Publication / 15 Jun 2020

This Trase briefing uses data on sourcing patterns of Brazilian beef to assess the Chinese market’s exposure to deforestation and carbon emissions risk from cattle deforestation in production regions.


  • China’s beef imports are growing as domestic production is outpaced by demand. Whilst pork remains the dominant meat in Chinese diets, accounting for two thirds of meat consumption, beef consumption is predicted to increase faster than pork in the coming decade.
  • Beef exports from Brazil to China have grown rapidly over the last five years, making Brazil a significant source of China’s beef imports (44% in 2019). Almost 70% of Brazilian beef destined for export to China comes from the Amazon and Cerrado regions where there is ongoing deforestation for cattle pasture expansion. Deforestation for cattle ranching is associated with a variety of environmental and social impacts including biodiversity loss, greenhouse gas emissions and slave labour.

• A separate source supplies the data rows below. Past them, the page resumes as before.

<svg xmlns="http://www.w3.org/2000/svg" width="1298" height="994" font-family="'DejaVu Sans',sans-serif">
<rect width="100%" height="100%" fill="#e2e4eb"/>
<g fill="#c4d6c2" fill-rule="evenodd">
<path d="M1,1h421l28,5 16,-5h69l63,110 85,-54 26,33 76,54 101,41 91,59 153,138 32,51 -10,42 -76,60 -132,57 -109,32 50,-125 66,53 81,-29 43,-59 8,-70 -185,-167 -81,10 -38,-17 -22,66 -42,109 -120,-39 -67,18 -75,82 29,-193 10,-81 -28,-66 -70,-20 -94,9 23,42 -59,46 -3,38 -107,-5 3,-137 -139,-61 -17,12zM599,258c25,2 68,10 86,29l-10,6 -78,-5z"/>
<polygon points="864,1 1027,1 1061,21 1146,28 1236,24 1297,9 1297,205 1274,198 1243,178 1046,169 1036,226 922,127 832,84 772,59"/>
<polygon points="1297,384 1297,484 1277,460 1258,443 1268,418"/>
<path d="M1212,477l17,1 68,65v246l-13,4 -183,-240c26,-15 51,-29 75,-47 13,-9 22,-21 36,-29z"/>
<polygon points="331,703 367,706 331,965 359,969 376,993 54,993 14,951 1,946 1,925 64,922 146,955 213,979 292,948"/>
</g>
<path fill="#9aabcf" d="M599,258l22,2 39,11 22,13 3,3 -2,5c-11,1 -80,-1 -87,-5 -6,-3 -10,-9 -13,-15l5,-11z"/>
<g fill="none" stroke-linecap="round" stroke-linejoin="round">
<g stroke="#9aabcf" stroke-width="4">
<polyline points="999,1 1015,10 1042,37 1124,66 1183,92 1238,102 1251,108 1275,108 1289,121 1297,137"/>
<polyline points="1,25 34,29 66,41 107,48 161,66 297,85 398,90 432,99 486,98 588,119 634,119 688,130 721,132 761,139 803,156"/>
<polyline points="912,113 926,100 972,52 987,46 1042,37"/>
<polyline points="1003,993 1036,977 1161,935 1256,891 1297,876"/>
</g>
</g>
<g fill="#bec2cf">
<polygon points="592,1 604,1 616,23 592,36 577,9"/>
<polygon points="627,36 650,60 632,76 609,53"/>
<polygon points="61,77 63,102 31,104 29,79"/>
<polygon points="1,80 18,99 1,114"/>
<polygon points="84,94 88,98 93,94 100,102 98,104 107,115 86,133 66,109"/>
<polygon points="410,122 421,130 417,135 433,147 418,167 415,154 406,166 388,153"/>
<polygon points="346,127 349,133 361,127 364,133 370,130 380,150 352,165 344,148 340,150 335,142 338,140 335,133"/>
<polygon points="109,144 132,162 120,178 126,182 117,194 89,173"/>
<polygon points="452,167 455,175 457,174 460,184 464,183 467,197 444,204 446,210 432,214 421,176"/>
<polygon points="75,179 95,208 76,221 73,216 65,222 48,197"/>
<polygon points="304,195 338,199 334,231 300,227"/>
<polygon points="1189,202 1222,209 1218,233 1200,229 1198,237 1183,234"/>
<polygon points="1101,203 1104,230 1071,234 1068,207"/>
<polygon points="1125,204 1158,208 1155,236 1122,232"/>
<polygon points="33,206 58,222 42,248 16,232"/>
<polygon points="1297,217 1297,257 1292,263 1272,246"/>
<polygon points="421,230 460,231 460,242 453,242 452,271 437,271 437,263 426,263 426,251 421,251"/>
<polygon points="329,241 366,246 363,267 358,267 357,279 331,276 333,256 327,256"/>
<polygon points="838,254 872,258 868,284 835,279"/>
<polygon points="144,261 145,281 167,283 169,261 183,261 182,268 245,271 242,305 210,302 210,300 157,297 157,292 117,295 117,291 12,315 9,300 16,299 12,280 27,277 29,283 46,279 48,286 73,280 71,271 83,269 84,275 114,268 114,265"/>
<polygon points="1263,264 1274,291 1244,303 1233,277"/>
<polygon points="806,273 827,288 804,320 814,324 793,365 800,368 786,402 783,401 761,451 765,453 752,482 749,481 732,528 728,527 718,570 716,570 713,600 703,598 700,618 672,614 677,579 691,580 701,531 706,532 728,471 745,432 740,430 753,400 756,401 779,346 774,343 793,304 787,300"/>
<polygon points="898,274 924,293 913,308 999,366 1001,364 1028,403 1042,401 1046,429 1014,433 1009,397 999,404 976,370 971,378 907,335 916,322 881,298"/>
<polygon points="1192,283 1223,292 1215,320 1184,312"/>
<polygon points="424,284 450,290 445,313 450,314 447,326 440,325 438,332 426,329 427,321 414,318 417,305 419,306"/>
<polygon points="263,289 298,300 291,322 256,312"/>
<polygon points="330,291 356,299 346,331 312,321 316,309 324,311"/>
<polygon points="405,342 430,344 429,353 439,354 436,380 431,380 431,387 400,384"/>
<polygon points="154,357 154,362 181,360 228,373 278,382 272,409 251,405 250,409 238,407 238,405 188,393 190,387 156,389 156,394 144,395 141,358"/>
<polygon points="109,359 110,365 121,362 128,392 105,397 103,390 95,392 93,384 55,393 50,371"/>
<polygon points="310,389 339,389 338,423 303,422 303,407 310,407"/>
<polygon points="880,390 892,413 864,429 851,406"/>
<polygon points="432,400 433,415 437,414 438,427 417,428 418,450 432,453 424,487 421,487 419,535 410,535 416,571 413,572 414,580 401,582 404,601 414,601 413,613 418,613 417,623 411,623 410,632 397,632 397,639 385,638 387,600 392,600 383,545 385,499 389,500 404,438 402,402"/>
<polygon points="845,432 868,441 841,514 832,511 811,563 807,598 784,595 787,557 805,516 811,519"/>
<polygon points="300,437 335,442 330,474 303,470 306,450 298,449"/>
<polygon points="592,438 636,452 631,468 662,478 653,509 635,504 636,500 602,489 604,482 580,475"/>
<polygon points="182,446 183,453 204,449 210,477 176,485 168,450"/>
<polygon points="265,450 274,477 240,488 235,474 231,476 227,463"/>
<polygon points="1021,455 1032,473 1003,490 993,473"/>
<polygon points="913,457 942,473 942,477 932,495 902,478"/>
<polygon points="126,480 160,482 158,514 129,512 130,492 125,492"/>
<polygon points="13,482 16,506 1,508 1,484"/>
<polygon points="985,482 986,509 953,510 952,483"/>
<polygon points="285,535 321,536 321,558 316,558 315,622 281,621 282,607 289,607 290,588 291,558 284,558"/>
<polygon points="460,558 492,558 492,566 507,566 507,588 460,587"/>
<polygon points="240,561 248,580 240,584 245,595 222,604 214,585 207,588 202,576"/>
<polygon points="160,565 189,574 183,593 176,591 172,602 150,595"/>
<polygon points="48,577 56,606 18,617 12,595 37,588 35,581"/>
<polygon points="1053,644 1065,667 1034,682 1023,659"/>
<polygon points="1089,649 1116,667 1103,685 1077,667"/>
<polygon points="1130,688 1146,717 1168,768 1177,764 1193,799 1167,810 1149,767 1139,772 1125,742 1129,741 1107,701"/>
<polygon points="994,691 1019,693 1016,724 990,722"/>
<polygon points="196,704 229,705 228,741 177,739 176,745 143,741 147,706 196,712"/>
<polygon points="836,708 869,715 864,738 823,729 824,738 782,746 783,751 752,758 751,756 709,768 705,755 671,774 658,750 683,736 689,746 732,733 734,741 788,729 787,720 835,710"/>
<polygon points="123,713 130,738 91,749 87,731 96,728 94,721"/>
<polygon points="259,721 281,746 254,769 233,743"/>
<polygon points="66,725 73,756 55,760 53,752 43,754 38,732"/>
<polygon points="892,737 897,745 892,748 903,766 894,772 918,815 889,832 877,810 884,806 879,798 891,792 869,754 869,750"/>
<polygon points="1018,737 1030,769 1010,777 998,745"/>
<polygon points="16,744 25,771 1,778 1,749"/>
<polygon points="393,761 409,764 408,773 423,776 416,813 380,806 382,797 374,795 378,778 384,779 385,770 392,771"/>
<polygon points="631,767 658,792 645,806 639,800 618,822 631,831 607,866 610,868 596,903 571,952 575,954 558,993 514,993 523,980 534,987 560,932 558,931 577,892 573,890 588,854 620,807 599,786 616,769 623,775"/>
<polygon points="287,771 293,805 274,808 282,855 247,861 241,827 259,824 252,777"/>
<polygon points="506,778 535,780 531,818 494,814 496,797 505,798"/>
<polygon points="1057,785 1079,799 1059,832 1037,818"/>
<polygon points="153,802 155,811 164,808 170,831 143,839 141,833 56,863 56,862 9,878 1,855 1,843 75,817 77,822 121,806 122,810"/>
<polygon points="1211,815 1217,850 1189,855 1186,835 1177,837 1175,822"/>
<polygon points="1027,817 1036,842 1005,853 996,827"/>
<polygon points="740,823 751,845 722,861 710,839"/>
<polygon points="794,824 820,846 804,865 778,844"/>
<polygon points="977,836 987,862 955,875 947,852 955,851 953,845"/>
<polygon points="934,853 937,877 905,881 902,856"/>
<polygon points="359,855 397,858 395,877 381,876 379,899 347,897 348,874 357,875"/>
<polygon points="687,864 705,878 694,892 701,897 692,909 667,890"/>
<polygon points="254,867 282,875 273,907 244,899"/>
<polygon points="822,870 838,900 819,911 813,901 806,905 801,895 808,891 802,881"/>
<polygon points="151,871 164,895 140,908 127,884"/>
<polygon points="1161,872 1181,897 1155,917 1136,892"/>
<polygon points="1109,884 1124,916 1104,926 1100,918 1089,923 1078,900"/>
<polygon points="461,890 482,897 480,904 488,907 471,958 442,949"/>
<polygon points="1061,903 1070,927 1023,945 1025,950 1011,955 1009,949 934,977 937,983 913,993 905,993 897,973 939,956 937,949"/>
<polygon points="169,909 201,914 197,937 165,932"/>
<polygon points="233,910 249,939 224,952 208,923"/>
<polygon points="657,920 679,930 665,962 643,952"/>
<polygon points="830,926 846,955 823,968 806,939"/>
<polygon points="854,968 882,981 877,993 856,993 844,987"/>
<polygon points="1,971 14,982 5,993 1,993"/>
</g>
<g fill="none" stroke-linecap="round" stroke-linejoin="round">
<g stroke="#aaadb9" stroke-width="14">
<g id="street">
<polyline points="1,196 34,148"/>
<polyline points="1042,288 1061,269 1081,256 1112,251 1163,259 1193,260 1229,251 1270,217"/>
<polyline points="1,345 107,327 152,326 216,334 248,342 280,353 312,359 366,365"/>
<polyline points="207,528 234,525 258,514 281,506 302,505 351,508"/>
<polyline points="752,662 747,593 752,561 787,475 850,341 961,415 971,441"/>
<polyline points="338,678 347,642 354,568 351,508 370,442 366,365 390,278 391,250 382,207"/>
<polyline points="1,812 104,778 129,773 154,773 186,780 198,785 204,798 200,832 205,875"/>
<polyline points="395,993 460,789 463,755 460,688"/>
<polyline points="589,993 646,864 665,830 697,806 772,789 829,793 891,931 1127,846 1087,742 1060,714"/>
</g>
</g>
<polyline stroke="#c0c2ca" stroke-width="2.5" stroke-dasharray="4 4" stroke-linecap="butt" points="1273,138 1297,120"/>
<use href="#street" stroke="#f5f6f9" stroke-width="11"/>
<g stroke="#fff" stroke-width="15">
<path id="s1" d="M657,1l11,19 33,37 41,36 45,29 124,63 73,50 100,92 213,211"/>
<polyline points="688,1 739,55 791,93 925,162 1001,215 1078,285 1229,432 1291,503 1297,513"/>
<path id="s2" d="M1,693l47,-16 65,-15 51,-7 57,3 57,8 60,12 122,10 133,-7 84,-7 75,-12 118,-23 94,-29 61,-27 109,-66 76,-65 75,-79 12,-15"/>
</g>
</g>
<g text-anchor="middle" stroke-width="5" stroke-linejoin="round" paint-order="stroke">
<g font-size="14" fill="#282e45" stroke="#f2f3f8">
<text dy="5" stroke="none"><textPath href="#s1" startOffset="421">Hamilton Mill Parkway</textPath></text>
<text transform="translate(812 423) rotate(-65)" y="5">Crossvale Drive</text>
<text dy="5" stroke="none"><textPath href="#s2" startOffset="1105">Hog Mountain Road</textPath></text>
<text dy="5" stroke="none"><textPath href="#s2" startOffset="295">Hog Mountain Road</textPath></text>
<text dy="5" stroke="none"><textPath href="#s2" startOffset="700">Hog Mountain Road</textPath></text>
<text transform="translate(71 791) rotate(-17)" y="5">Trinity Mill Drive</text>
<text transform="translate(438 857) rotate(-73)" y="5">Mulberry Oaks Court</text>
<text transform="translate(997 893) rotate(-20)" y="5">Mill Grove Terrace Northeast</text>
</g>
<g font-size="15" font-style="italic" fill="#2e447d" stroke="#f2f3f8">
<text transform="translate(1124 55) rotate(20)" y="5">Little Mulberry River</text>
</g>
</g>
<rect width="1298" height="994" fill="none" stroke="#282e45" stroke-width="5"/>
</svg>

  • Analysis in this brief shows that the different sourcing patterns of trading companies, and of mainland China and the Hong Kong Special Administrative Region (SAR), result in different levels of exposure to environmental risks. In 2017, mainland China had just over half the deforestation risk/tonne of imports of the Hong Kong SAR.
  • The risks associated with Brazil’s beef exports to China are highly concentrated in a small number of traders and production regions. For example, in 2017, imports from just 25 Brazilian municipalities accounted for half of the associated CO2 emissions risk from cattle deforestation embedded in China’s imports of Brazilian beef.
  • The concentration of these risks in a small number of traders and production regions provides an opportunity for Chinese buyers and the government to mitigate them — securing the resilience of an important food supply chain and supporting international climate and biodiversity goals.